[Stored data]
▬▬▬▬▬▬
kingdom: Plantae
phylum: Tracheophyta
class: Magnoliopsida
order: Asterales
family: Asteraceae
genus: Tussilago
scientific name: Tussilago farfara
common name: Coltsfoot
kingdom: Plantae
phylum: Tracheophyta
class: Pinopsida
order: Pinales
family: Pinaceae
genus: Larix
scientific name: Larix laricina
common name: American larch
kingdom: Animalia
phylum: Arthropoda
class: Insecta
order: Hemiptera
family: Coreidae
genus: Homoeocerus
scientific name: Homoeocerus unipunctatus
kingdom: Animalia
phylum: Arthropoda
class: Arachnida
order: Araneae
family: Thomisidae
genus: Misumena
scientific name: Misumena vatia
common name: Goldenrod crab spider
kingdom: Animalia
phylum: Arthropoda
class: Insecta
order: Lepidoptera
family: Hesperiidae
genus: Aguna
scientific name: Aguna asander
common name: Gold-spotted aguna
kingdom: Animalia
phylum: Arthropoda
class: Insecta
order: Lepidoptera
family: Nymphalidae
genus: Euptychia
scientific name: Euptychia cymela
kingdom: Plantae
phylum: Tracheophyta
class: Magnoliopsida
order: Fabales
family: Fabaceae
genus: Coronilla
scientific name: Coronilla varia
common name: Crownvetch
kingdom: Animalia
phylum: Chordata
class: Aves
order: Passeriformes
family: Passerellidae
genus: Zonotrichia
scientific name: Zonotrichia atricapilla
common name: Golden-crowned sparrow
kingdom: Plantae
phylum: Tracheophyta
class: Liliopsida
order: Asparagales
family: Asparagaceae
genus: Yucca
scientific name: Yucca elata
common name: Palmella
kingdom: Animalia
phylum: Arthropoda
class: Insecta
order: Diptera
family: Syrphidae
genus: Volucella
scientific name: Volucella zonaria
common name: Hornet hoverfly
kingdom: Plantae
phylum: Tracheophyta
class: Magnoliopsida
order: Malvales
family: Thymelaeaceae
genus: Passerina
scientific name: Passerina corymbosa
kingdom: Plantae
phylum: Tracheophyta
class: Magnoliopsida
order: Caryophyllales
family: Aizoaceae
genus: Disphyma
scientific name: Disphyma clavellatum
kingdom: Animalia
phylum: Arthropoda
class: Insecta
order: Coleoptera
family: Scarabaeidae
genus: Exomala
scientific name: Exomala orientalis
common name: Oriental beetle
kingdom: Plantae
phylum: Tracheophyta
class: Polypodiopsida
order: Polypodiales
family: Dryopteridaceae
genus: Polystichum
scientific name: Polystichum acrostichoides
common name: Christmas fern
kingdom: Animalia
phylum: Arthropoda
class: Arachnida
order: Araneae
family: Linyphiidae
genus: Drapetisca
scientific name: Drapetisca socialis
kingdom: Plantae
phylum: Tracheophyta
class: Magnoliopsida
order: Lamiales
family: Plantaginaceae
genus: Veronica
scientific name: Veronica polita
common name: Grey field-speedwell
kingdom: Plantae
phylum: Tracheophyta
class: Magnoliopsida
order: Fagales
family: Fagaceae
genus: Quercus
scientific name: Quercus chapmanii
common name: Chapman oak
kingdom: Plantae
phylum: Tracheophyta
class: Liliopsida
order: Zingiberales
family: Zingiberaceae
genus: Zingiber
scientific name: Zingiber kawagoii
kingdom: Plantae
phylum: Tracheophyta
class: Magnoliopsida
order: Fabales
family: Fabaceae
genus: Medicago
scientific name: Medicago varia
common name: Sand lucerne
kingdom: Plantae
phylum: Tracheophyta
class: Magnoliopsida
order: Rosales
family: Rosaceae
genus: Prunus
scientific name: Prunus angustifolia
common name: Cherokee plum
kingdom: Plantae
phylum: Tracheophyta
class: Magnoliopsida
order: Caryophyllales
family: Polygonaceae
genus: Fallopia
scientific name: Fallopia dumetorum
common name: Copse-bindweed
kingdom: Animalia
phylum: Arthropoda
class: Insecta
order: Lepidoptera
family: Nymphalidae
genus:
▬▬▬▬▬▬
* What is being asked:
Return every line of the listing above without changing anything.

* Task response:
kingdom: Plantae
phylum: Tracheophyta
class: Magnoliopsida
order: Asterales
family: Asteraceae
genus: Tussilago
scientific name: Tussilago farfara
common name: Coltsfoot
kingdom: Plantae
phylum: Tracheophyta
class: Pinopsida
order: Pinales
family: Pinaceae
genus: Larix
scientific name: Larix laricina
common name: American larch
kingdom: Animalia
phylum: Arthropoda
class: Insecta
order: Hemiptera
family: Coreidae
genus: Homoeocerus
scientific name: Homoeocerus unipunctatus
kingdom: Animalia
phylum: Arthropoda
class: Arachnida
order: Araneae
family: Thomisidae
genus: Misumena
scientific name: Misumena vatia
common name: Goldenrod crab spider
kingdom: Animalia
phylum: Arthropoda
class: Insecta
order: Lepidoptera
family: Hesperiidae
genus: Aguna
scientific name: Aguna asander
common name: Gold-spotted aguna
kingdom: Animalia
phylum: Arthropoda
class: Insecta
order: Lepidoptera
family: Nymphalidae
genus: Euptychia
scientific name: Euptychia cymela
kingdom: Plantae
phylum: Tracheophyta
class: Magnoliopsida
order: Fabales
family: Fabaceae
genus: Coronilla
scientific name: Coronilla varia
common name: Crownvetch
kingdom: Animalia
phylum: Chordata
class: Aves
order: Passeriformes
family: Passerellidae
genus: Zonotrichia
scientific name: Zonotrichia atricapilla
common name: Golden-crowned sparrow
kingdom: Plantae
phylum: Tracheophyta
class: Liliopsida
order: Asparagales
family: Asparagaceae
genus: Yucca
scientific name: Yucca elata
common name: Palmella
kingdom: Animalia
phylum: Arthropoda
class: Insecta
order: Diptera
family: Syrphidae
genus: Volucella
scientific name: Volucella zonaria
common name: Hornet hoverfly
kingdom: Plantae
phylum: Tracheophyta
class: Magnoliopsida
order: Malvales
family: Thymelaeaceae
genus: Passerina
scientific name: Passerina corymbosa
kingdom: Plantae
phylum: Tracheophyta
class: Magnoliopsida
order: Caryophyllales
family: Aizoaceae
genus: Disphyma
scientific name: Disphyma clavellatum
kingdom: Animalia
phylum: Arthropoda
class: Insecta
order: Coleoptera
family: Scarabaeidae
genus: Exomala
scientific name: Exomala orientalis
common name: Oriental beetle
kingdom: Plantae
phylum: Tracheophyta
class: Polypodiopsida
order: Polypodiales
family: Dryopteridaceae
genus: Polystichum
scientific name: Polystichum acrostichoides
common name: Christmas fern
kingdom: Animalia
phylum: Arthropoda
class: Arachnida
order: Araneae
family: Linyphiidae
genus: Drapetisca
scientific name: Drapetisca socialis
kingdom: Plantae
phylum: Tracheophyta
class: Magnoliopsida
order: Lamiales
family: Plantaginaceae
genus: Veronica
scientific name: Veronica polita
common name: Grey field-speedwell
kingdom: Plantae
phylum: Tracheophyta
class: Magnoliopsida
order: Fagales
family: Fagaceae
genus: Quercus
scientific name: Quercus chapmanii
common name: Chapman oak
kingdom: Plantae
phylum: Tracheophyta
class: Liliopsida
order: Zingiberales
family: Zingiberaceae
genus: Zingiber
scientific name: Zingiber kawagoii
kingdom: Plantae
phylum: Tracheophyta
class: Magnoliopsida
order: Fabales
family: Fabaceae
genus: Medicago
scientific name: Medicago varia
common name: Sand lucerne
kingdom: Plantae
phylum: Tracheophyta
class: Magnoliopsida
order: Rosales
family: Rosaceae
genus: Prunus
scientific name: Prunus angustifolia
common name: Cherokee plum
kingdom: Plantae
phylum: Tracheophyta
class: Magnoliopsida
order: Caryophyllales
family: Polygonaceae
genus: Fallopia
scientific name: Fallopia dumetorum
common name: Copse-bindweed
kingdom: Animalia
phylum: Arthropoda
class: Insecta
order: Lepidoptera
family: Nymphalidae
genus:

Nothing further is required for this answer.